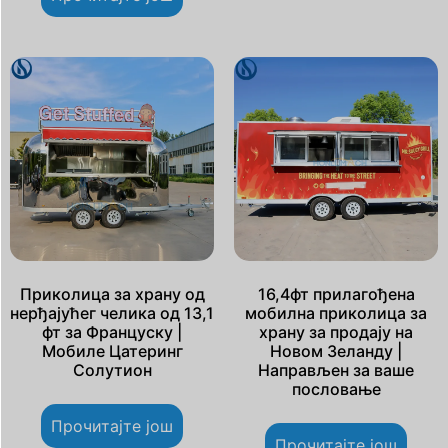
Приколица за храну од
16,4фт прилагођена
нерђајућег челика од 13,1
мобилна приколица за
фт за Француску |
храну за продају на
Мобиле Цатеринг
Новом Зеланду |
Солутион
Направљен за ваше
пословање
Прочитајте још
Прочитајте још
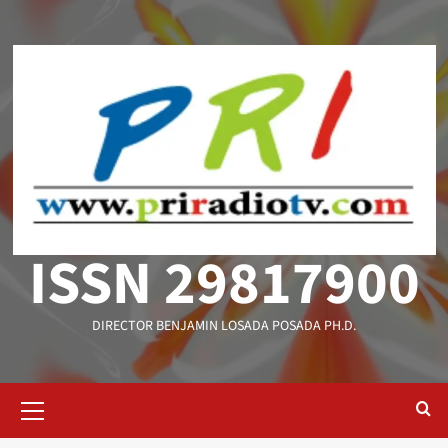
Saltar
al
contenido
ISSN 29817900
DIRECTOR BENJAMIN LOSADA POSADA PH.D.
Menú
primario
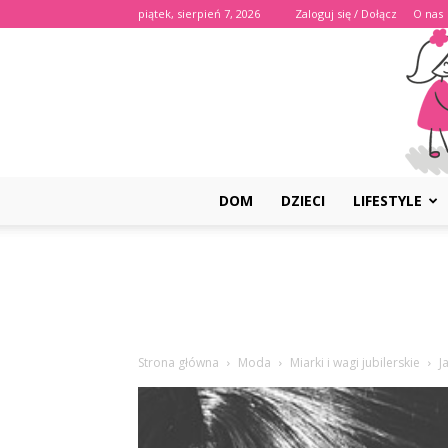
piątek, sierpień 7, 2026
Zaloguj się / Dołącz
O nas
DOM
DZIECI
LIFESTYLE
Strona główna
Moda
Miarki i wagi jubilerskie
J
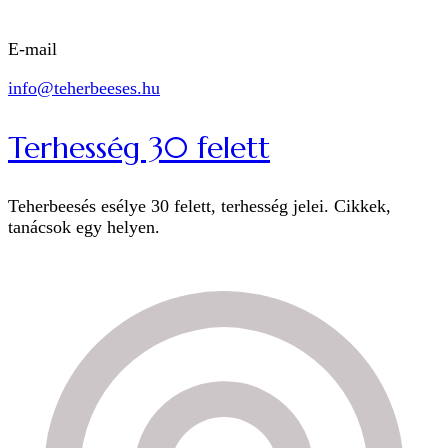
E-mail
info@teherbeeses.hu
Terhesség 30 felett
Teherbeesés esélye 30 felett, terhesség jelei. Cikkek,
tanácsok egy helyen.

▶ _Exercise aim_
Among the lines above, return those that hold the word "храну".

▶ _Solution to this problem_
Приколица за храну од
храну за продају на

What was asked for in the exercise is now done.